Neiwand, who appeared in the Broadmeadows Magistrates Court on Tuesday, pleaded guilty to using a carriage service to harass after bombarding his ex-girlfriend with dozens of calls, emails and messages over three days in July last year.

The track cyclist won silver medals at the Sydney Olympics in 2000 and the Barcelona Olympics in 1992. He also won bronze medals for the team sprint at the Sydney Games and for the sprint at the 1988 Olympics in Seoul.

But he fell from grace in the mid-2000s after spending nine months in prison for breaching an intervention order and later stalking a former partner.

Gary Neiwand in 2008.Credit: Angela Wylie

In 2012, he was sentenced to a suspended four-month jail term for exposing himself to two women in Melbourne.

On Tuesday, the 56-year-old also faced a stalking charge, but it was dropped.

His ex-partner, speaking to Nine News on the condition of anonymity, said she met Neiwand on a dating site before he harassed her with a barrage of “relentless” messages from July 9 to 11 last year.

“It was three days of hell,” she said.

“It’s not fair. I knew he had a past. But I thought he’s a changed man, and it wouldn’t happen to me.”

Neiwand’s defence told the court he tried to contact his ex-girlfriend after she broke up with him because he was worried about her mental health.

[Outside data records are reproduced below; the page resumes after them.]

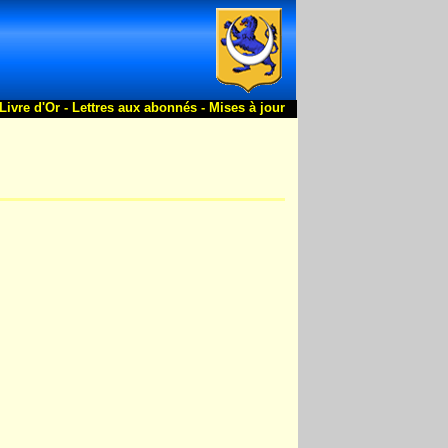
Livre d'Or -
Lettres aux abonnés -
Mises à jour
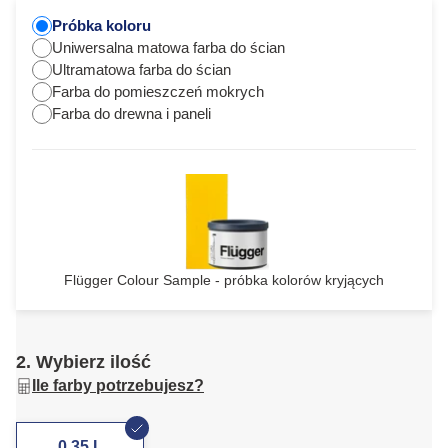
Próbka koloru
Uniwersalna matowa farba do ścian
Ultramatowa farba do ścian
Farba do pomieszczeń mokrych
Farba do drewna i paneli
Flügger Colour Sample - próbka kolorów kryjących
2. Wybierz ilość
Ile farby potrzebujesz?
0,35 L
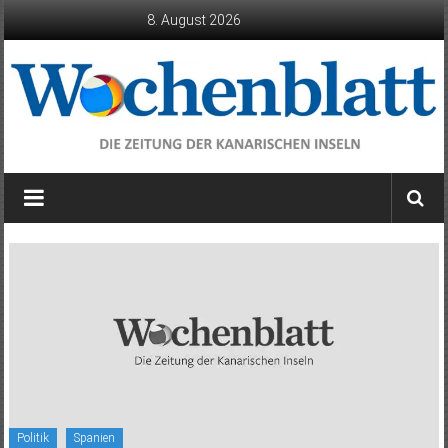
Zum
8. August 2026
Inhalt
springen
Wochenblatt
die
Zeitung
der
Kanarischen
Inseln
Politik
Spanien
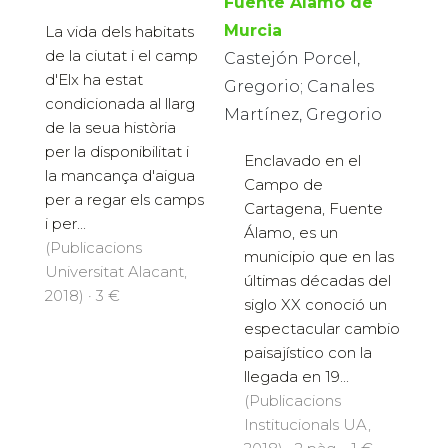
Fuente Álamo de
Murcia
La vida dels habitats
de la ciutat i el camp
Castejón Porcel,
d'Elx ha estat
Gregorio; Canales
condicionada al llarg
Martínez, Gregorio
de la seua història
per la disponibilitat i
Enclavado en el
la mancança d'aigua
Campo de
per a regar els camps
Cartagena, Fuente
i per...
Álamo, es un
(Publicacions
municipio que en las
Universitat Alacant,
últimas décadas del
2018) · 3 €
siglo XX conoció un
espectacular cambio
paisajístico con la
llegada en 19...
(Publicacions
Institucionals UA,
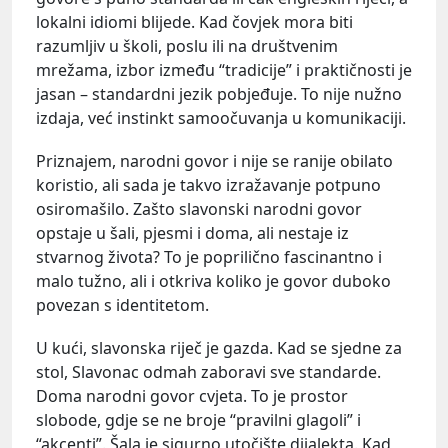
lokalni idiomi blijede. Kad čovjek mora biti
razumljiv u školi, poslu ili na društvenim
mrežama, izbor između “tradicije” i praktičnosti je
jasan – standardni jezik pobjeđuje. To nije nužno
izdaja, već instinkt samoočuvanja u komunikaciji.
Priznajem, narodni govor i nije se ranije obilato
koristio, ali sada je takvo izražavanje potpuno
osiromašilo. Zašto slavonski narodni govor
opstaje u šali, pjesmi i doma, ali nestaje iz
stvarnog života? To je poprilično fascinantno i
malo tužno, ali i otkriva koliko je govor duboko
povezan s identitetom.
U kući, slavonska riječ je gazda. Kad se sjedne za
stol, Slavonac odmah zaboravi sve standarde.
Doma narodni govor cvjeta. To je prostor
slobode, gdje se ne broje “pravilni glagoli” i
“akcenti”. Šala je sigurno utočište dijalekta. Kad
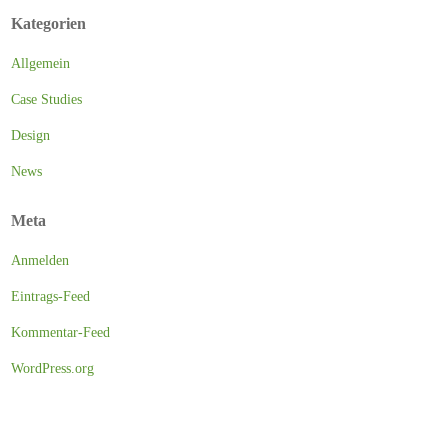
Kategorien
Allgemein
Case Studies
Design
News
Meta
Anmelden
Eintrags-Feed
Kommentar-Feed
WordPress.org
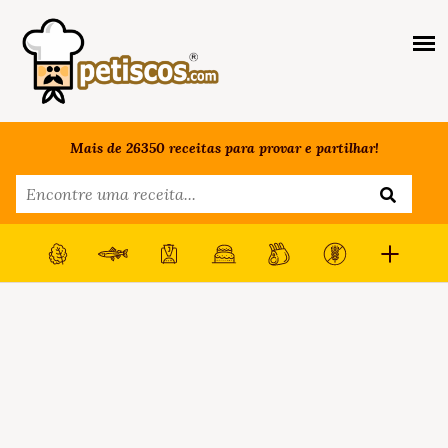
Mais de 26350 receitas para provar e partilhar!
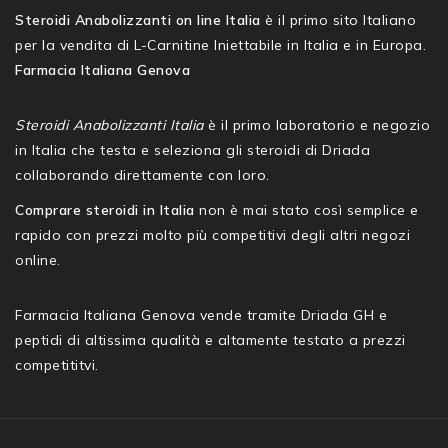
Steroidi Anabolizzanti on line Italia
è il primo sito Italiano
per la vendita di L-Carnitine Iniettabile in Italia e in Europa.
Farmacia Italiana Genova
Steroidi Anabolizzanti Italia
è il primo laboratorio e negozio
in Italia che testa e seleziona gli steroidi di Driada
collaborando direttamente con loro.
Comprare steroidi in Italia
non è mai stato così semplice e
rapido con prezzi molto più competitivi degli altri negozi
online.
Farmacia Italiana Genova vende tramite Driada GH e
peptidi di altissima qualità e altamente testato a prezzi
competititvi.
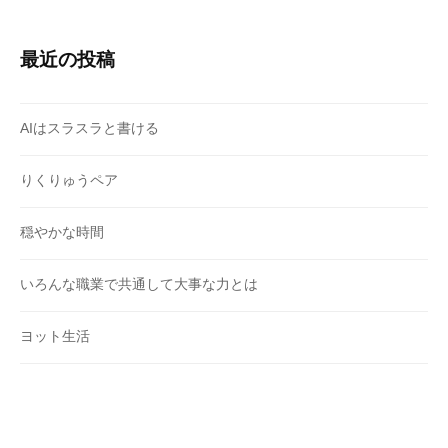
最近の投稿
AIはスラスラと書ける
りくりゅうペア
穏やかな時間
いろんな職業で共通して大事な力とは
ヨット生活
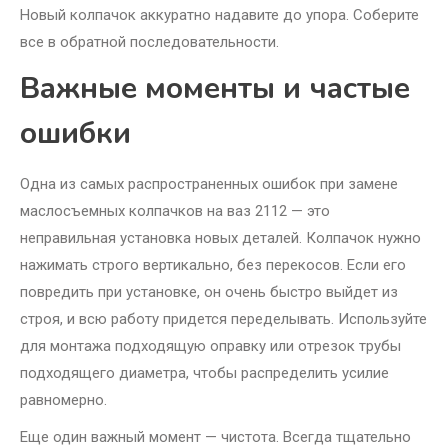
Новый колпачок аккуратно надавите до упора. Соберите
все в обратной последовательности.
Важные моменты и частые
ошибки
Одна из самых распространенных ошибок при замене
маслосъемных колпачков на ваз 2112 — это
неправильная установка новых деталей. Колпачок нужно
нажимать строго вертикально, без перекосов. Если его
повредить при установке, он очень быстро выйдет из
строя, и всю работу придется переделывать. Используйте
для монтажа подходящую оправку или отрезок трубы
подходящего диаметра, чтобы распределить усилие
равномерно.
Еще один важный момент — чистота. Всегда тщательно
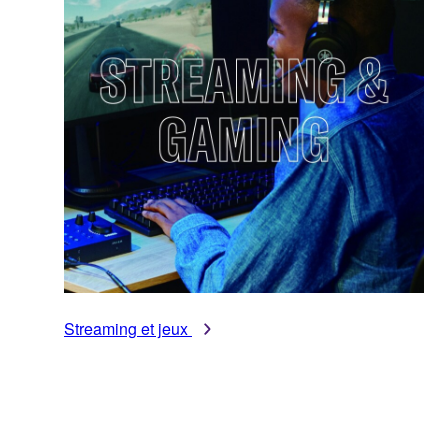
Streaming et jeux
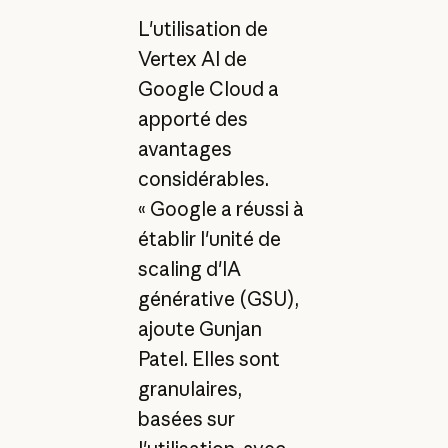
L'utilisation de
Vertex AI de
Google Cloud a
apporté des
avantages
considérables.
« Google a réussi à
établir l'unité de
scaling d'IA
générative (GSU),
ajoute Gunjan
Patel. Elles sont
granulaires,
basées sur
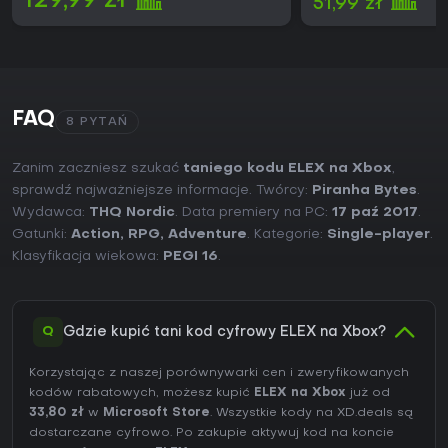
129,99 zł
51,99 zł
dopracowanych tutoriali czy zrównoważonego poziomu
trudności od samego startu.
FAQ
8 PYTAŃ
Zanim zaczniesz szukać
taniego kodu ELEX na Xbox
,
sprawdź najważniejsze informacje. Twórcy:
Piranha Bytes
.
Wydawca:
THQ Nordic
. Data premiery na PC:
17 paź 2017
.
Gatunki:
Action
,
RPG
,
Adventure
. Kategorie:
Single-player
.
Klasyfikacja wiekowa:
PEGI 16
.
Q
Gdzie kupić tani kod cyfrowy ELEX na Xbox?
Korzystając z naszej porównywarki cen i zweryfikowanych
kodów rabatowych, możesz kupić
ELEX na Xbox
już od
33,80 zł
w
Microsoft Store
. Wszystkie kody na XD.deals są
dostarczane cyfrowo. Po zakupie aktywuj kod na koncie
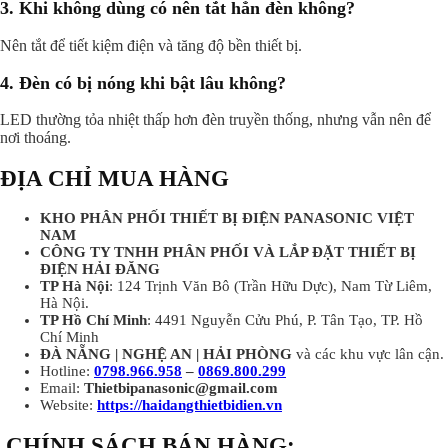
3.
Khi không dùng có nên tắt hẳn đèn không?
Nên tắt để tiết kiệm điện và tăng độ bền thiết bị.
4.
Đèn có bị nóng khi bật lâu không?
LED thường tỏa nhiệt thấp hơn đèn truyền thống, nhưng vẫn nên để
nơi thoáng.
ĐỊA CHỈ MUA HÀNG
KHO PHÂN PHỐI THIẾT BỊ ĐIỆN PANASONIC VIỆT
NAM
CÔNG TY TNHH PHÂN PHỐI VÀ LẮP ĐẶT THIẾT BỊ
ĐIỆN HẢI ĐĂNG
TP Hà Nội
: 124 Trịnh Văn Bô (Trần Hữu Dực), Nam Từ Liêm,
Hà Nội.
TP Hồ Chí Minh
: 4491 Nguyễn Cửu Phú, P. Tân Tạo, TP. Hồ
Chí Minh
ĐÀ NẴNG | NGHỆ AN | HẢI PHÒNG
và các khu vực lân cận.
Hotline:
0798.966.958
–
0869.800.299
Email:
Thietbipanasonic@gmail.com
Website:
https://haidangthietbidien.vn
CHÍNH SÁCH BÁN HÀNG:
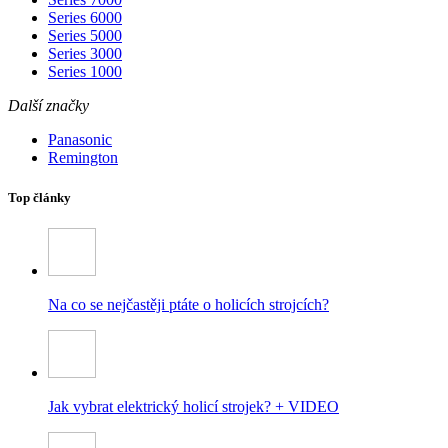
Series 6000
Series 5000
Series 3000
Series 1000
Další značky
Panasonic
Remington
Top články
Na co se nejčastěji ptáte o holicích strojcích?
Jak vybrat elektrický holicí strojek? + VIDEO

The court also heard Neiwand lives with his parents, has a good relationship with his two adult children and has been working at a bicycle store in Footscray for the past 12 years, where he is well-regarded by his boss.

He will be sentenced in September.

Support is available from the National Sexual Assault, Domestic Family Violence Counselling Service at 1800RESPECT (1800 737 732).